• WHAT IS EXPECTED: Please format the material below as a JSON list of strings, with one string for each line, dropping blank lines and leaving out the pictures.

* * *

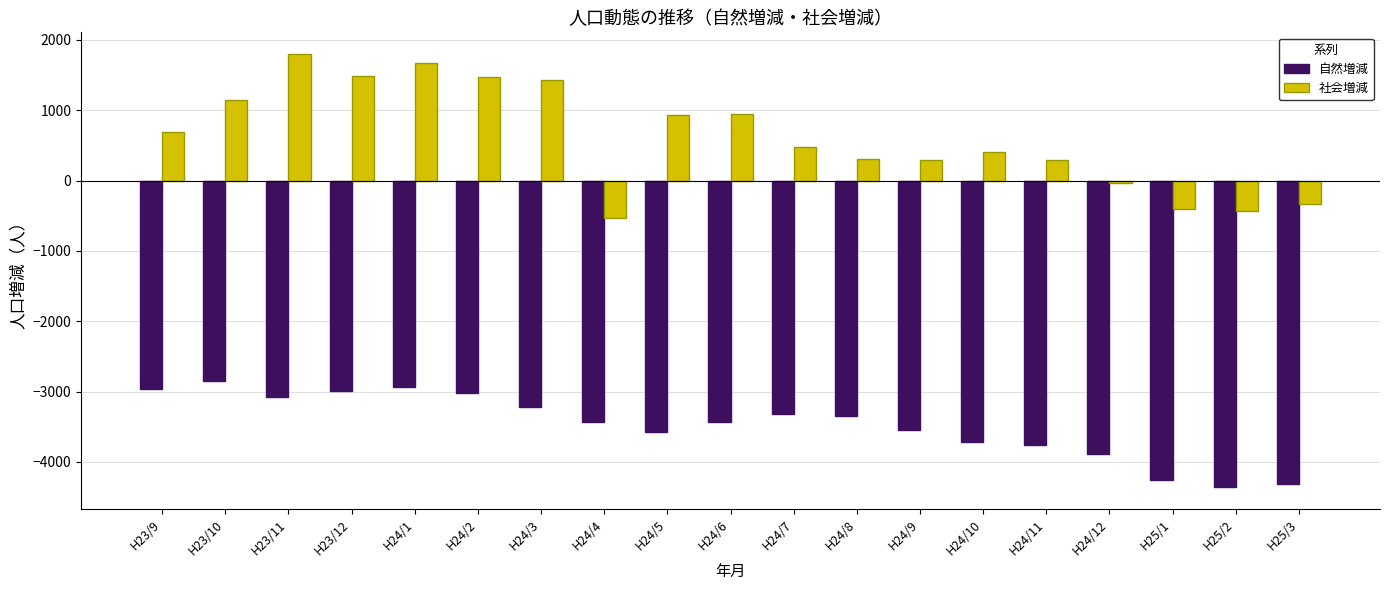

What is the label of the 18th bar from the right?

H23/10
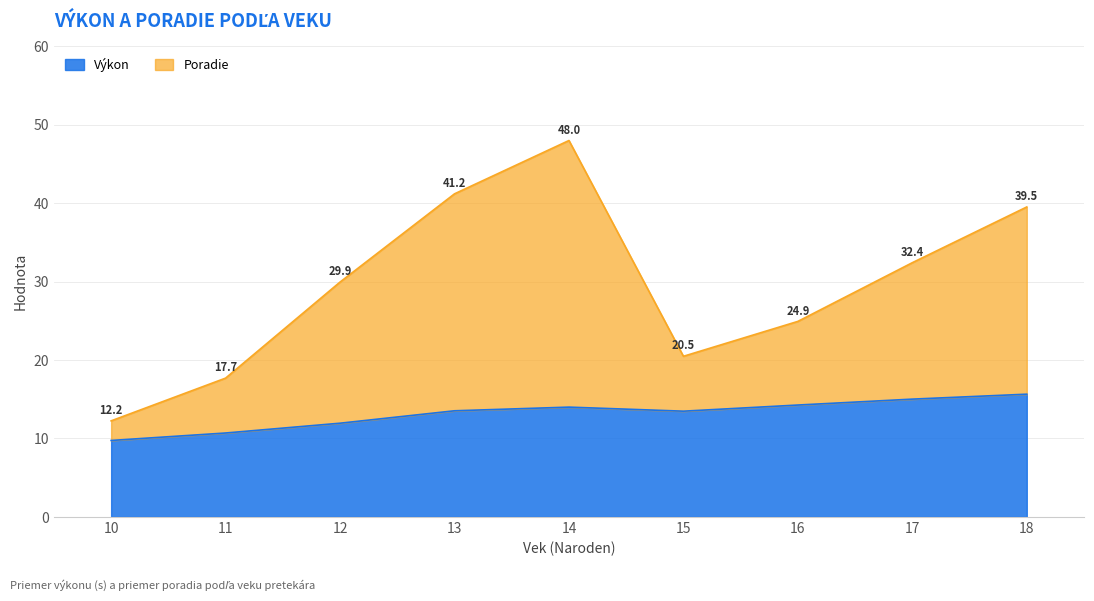

What is the total value across all series at 13?

41.2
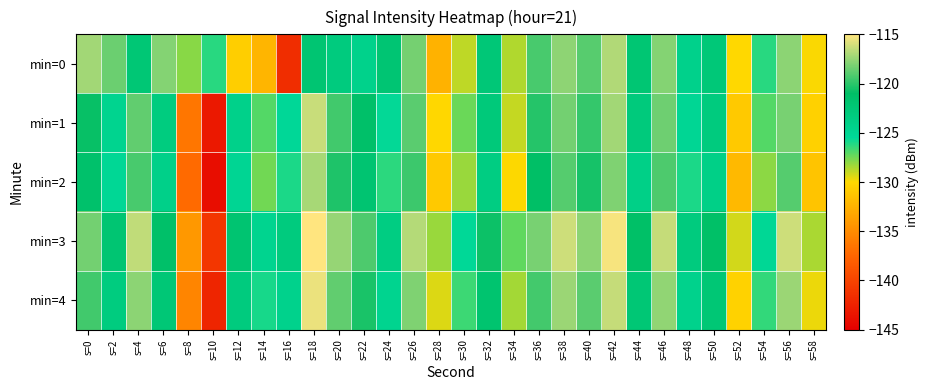

What is the total value across all series at s=36?

-598.0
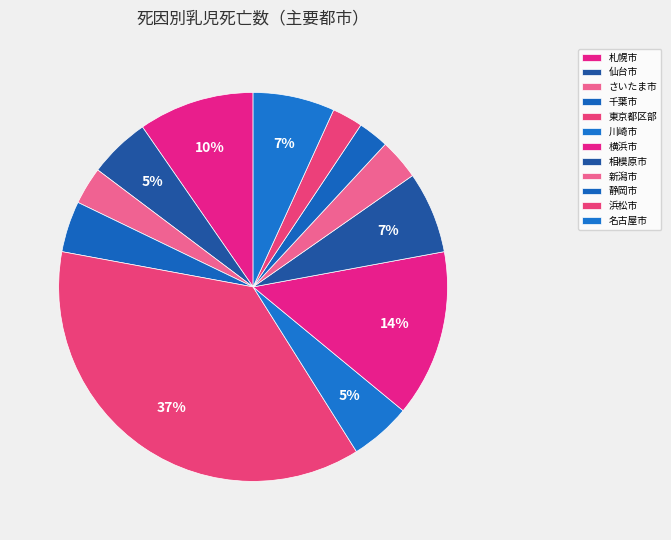

What is the total percentage of 川崎市 and 相模原市?

11.9%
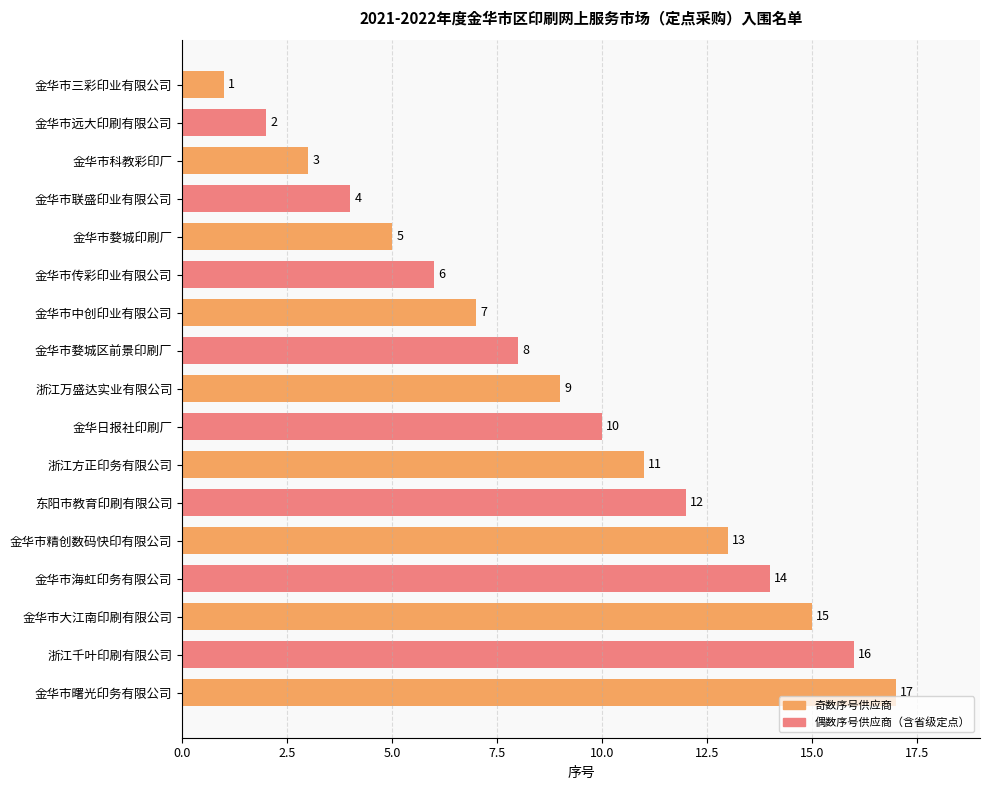

Rank the categories by value from highest to lowest.

金华市曙光印务有限公司, 浙江千叶印刷有限公司, 金华市大江南印刷有限公司, 金华市海虹印务有限公司, 金华市精创数码快印有限公司, 东阳市教育印刷有限公司, 浙江方正印务有限公司, 金华日报社印刷厂, 浙江万盛达实业有限公司, 金华市婺城区前景印刷厂, 金华市中创印业有限公司, 金华市传彩印业有限公司, 金华市婺城印刷厂, 金华市联盛印业有限公司, 金华市科教彩印厂, 金华市远大印刷有限公司, 金华市三彩印业有限公司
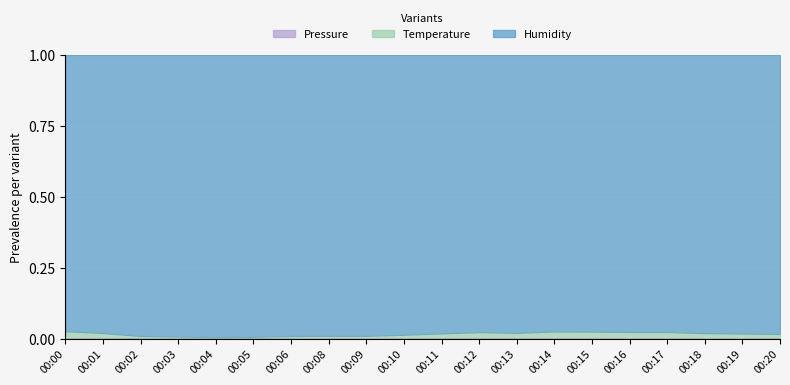

At which label is pressure closest to 0?

00:00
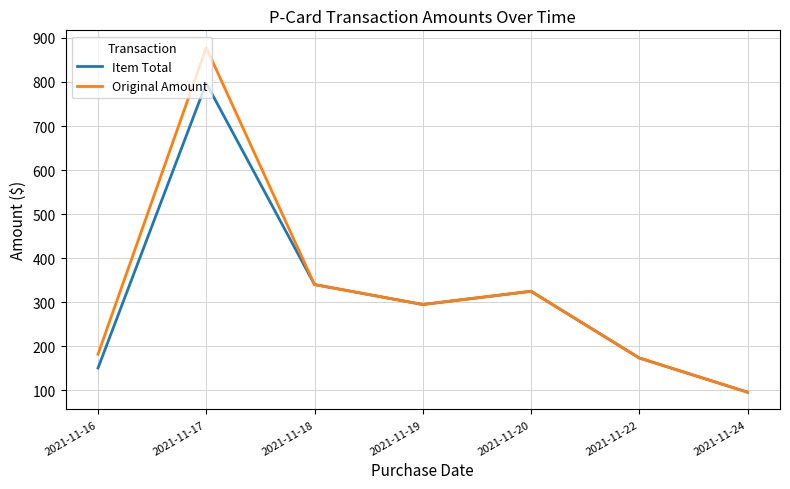

True or false: Original Amount has more than 1 points higher than both neighbors.

True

* * *

• SOLVED PROBLEM:
[
  "What is the label of the 18th bar from the right?",
  "H23/10",
  "What is the total value across all series at 13?",
  "41.2",
  "What is the total value across all series at s=36?",
  "-598.0",
  "What is the total percentage of 川崎市 and 相模原市?",
  "11.9%",
  "Rank the categories by value from highest to lowest.",
  "金华市曙光印务有限公司, 浙江千叶印刷有限公司, 金华市大江南印刷有限公司, 金华市海虹印务有限公司, 金华市精创数码快印有限公司, 东阳市教育印刷有限公司, 浙江方正印务有限公司, 金华日报社印刷厂, 浙江万盛达实业有限公司, 金华市婺城区前景印刷厂, 金华市中创印业有限公司, 金华市传彩印业有限公司, 金华市婺城印刷厂, 金华市联盛印业有限公司, 金华市科教彩印厂, 金华市远大印刷有限公司, 金华市三彩印业有限公司",
  "At which label is pressure closest to 0?",
  "00:00",
  "True or false: Original Amount has more than 1 points higher than both neighbors.",
  "True"
]